Through education and training, TIPT® assures corporate personnel advancement as well as provides documented training and certification. Our customized corporate training typically range between one-day to five-day seminars and workshops and includes:

• GMP Training (Introductory and Advanced)
• GCP and GLP Training
• Manufacturing Technology (Introductory and Advanced)
• Formulation Technology
• Controlled Delivery Technology
• Regulatory Affairs & Drug Licensing

The advantage here is that the material is directly relevant and of immediate practical benefit to the company and employees. Customized programs can be delivered in-house (at your facility), off-site (at TIPT®’s facilities). Our commitment to excellence is reflected in the quality of our competent, certified graduates who utilize the education, training and experience gained through us for the advancement of the industry and society as a whole.
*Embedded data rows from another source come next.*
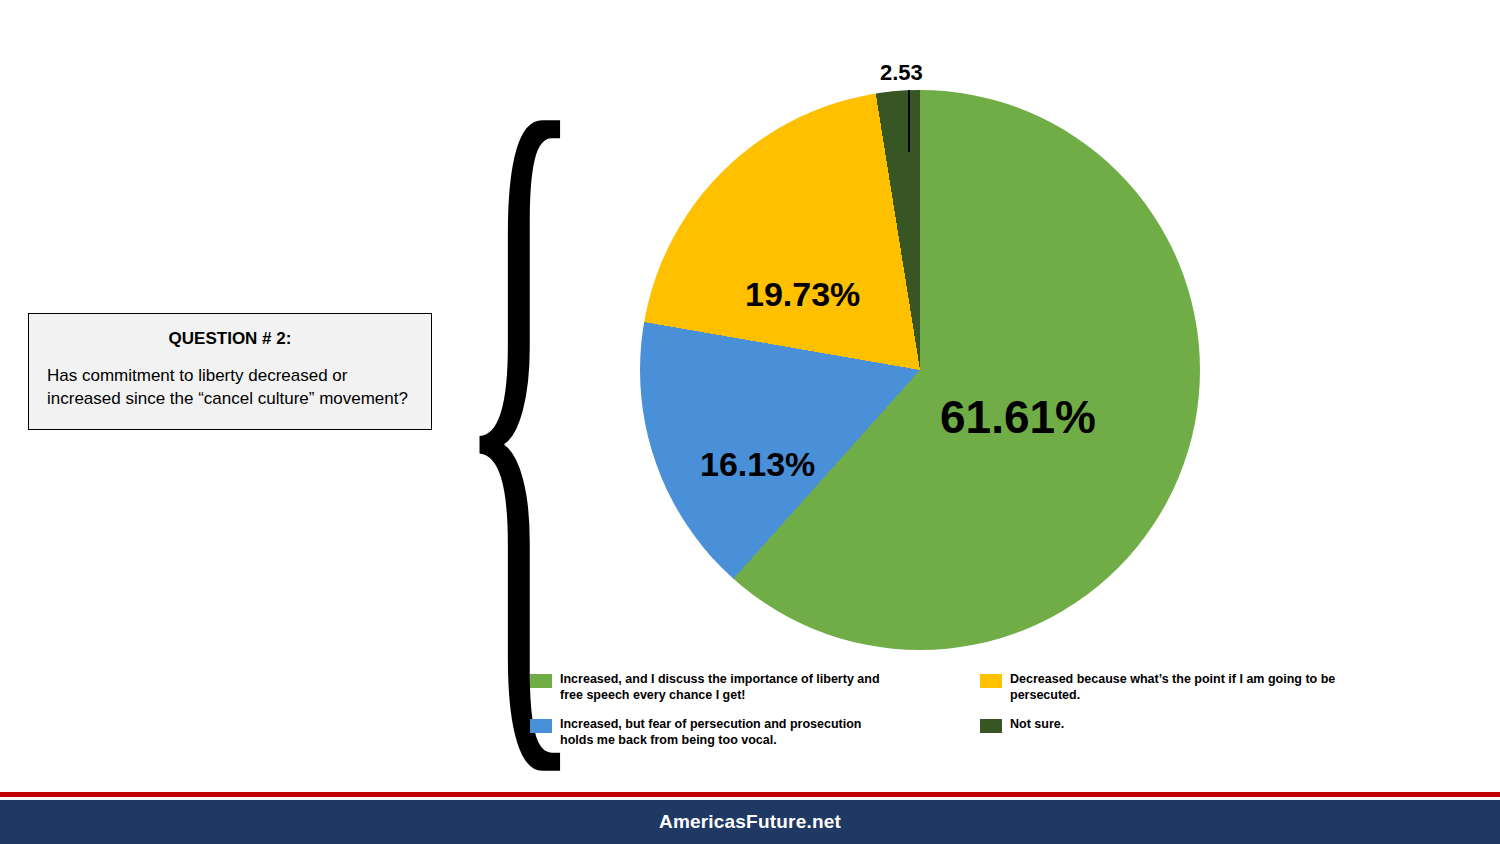QUESTION # 2:
Has commitment to liberty decreased or increased since the “cancel culture” movement?
{
2.53 19.73% 16.13% 61.61%
| Increased, and I discuss the importance of liberty and free speech every chance I get! | Decreased because what’s the point if I am going to be persecuted. |
| Increased, but fear of persecution and prosecution holds me back from being too vocal. | Not sure. |
AmericasFuture.net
Product Development Since it’s inception in 1992, TIPT® has successfully established corporate partnerships with leading pharmaceutical companies world-wide and has provided innovative product development solutions uniquely supported by pragmatic institutional experts. Our Product Development and Corporate Services division offers cost-effective science-based drug development and GMP manufacturing services to the pharmaceutical, biopharmaceutical, natural products and allied industries in

North America and world-wide.

TIPT® Pharmaceutical Product Development division provides the following services:

Biopharmaceutic Evaluation of new and existing drug candidates to develop rationale for plausible routes of dosage administration and dosage form selection.

Preformulation of potential drug candidates for feasible routes of administration, formulation composition, composition compatibility, and preliminary stability assessment.

Formulation Development of new dosage forms or re-formulation of existing dosage forms using scientific design of experiment (DOE) and formulation technology to optimize selected formulation composition.

Our multi-disciplined expertise in pharmaceutical formulation, regulatory compliance, manufacturing technology, and biopharmaceutics has supported our proven ability to provide comprehensive product development solutions and services to our clients.